First let's consider when $|G|<\infty$.

Since $G$ acts transitively on finite sets $\Omega$ and $\Psi$, we have $$ |\Omega|=\frac{|G|}{|G_\omega|}\quad\text{and}\quad |\Psi|=\frac{|G|}{|G_\psi|} $$
where $\omega\in \Omega$ and $ \psi\in \Psi $.

Now suppose the converse, $|\Psi|=p$ is prime then clearly $p$ cannot be the smallest prime dividing $|G|$, i.e. we must have another prime $q<p$ with $q\ \vert\ |G|$.
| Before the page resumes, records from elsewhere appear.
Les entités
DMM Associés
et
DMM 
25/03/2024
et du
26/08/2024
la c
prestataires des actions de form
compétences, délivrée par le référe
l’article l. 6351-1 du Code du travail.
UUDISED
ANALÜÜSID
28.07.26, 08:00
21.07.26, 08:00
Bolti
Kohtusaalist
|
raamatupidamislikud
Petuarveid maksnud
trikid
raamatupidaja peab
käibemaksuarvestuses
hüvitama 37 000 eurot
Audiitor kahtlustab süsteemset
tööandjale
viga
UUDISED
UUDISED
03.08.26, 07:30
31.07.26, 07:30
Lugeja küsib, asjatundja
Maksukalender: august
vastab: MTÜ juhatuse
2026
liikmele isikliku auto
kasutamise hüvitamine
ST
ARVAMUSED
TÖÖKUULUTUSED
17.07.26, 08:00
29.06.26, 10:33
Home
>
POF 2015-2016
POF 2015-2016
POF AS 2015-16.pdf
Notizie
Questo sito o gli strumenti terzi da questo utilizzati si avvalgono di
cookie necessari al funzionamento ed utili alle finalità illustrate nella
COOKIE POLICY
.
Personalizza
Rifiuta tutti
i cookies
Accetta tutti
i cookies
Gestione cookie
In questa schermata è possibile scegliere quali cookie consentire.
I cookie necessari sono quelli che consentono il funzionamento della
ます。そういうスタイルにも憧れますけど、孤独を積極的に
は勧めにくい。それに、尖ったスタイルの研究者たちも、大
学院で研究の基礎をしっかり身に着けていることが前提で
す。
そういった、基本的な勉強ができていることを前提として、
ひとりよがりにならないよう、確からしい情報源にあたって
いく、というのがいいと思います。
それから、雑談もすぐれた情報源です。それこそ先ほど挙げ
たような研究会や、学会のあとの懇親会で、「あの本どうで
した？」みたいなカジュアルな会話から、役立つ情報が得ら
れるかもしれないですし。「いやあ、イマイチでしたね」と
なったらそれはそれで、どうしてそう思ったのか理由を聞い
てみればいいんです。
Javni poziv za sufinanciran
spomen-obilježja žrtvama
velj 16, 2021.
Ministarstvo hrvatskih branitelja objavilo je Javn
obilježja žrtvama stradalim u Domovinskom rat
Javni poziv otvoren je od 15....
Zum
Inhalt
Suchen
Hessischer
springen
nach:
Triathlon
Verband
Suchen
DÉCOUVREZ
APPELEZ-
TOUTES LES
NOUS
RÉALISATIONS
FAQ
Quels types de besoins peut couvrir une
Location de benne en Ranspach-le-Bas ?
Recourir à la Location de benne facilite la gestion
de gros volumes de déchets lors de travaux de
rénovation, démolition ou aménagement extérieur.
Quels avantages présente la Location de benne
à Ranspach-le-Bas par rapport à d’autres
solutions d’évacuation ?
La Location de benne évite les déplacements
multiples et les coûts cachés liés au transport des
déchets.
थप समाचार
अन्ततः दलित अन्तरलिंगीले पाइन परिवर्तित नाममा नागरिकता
I think we should construct a normal subgroup of $G$ to get a contradiction but I failed… Can someone give me a hint? Thank you.

Answer 1

Let $ \phi $ be a transitive action of $G$. If $G$ is simple then the only normal subgroups of the group are $G$ or $ \{ 1 \} $. The kernel of a group action $ \ker ( \phi ) $ is a normal subgroup (this is the subgroup of $G$ that fixes every element of a set being acted on). So the kernel is either $ \{ 1 \} $ or $ G $.

If the kernel of the action is $G$, then $G$ fixes every element, so the action is not transitive - because the sets have more than one element. Hence $ \ker ( \phi ) = \{ 1 \} $.

Suppose $ g, h \in G $ such that $ x^{g} = x ^{h} $ for all $x \in \Omega $. Then $x ^{ gh^{-1} } = x $. So $ gh^{-1} $ fixes every element and $gh^{-1} = 1$ and that $g = h$. This means that every element of $G$ gives a different permutation of $ \Omega $. The same reasoning shows that every element of $G$ gives a different permutation of $ \Psi $. I.e. $G$ acts faithfully on these sets.

There are only finitely many different permutations of $ \Omega $ and $ \Psi $ because they are finite sets. Thus there must only be finitely many elements of $G$.

Let $n = | \Omega | $ and $ m = | \Psi |$. The fact that elements of $G$ are permutations of $ \Omega $ and $ \Psi $ and $G$ acts faithfully on both sets means that $G$ can be embedded in both $S_{n} $ and $S_{m} $.

So $| G | $ divides $|S_{n} | = n! $ and also divides $|S_{m} | = m! $. By the orbit stabiliser theorem, $m = | \Psi |$ divides $|G| $ because $ \Psi $ is a single orbit. So $m$ divides $ n! $. If $m$ is prime then $m $ does not divide $ n! $ because $ n < m $. Hence $ | \Psi | $ is not prime.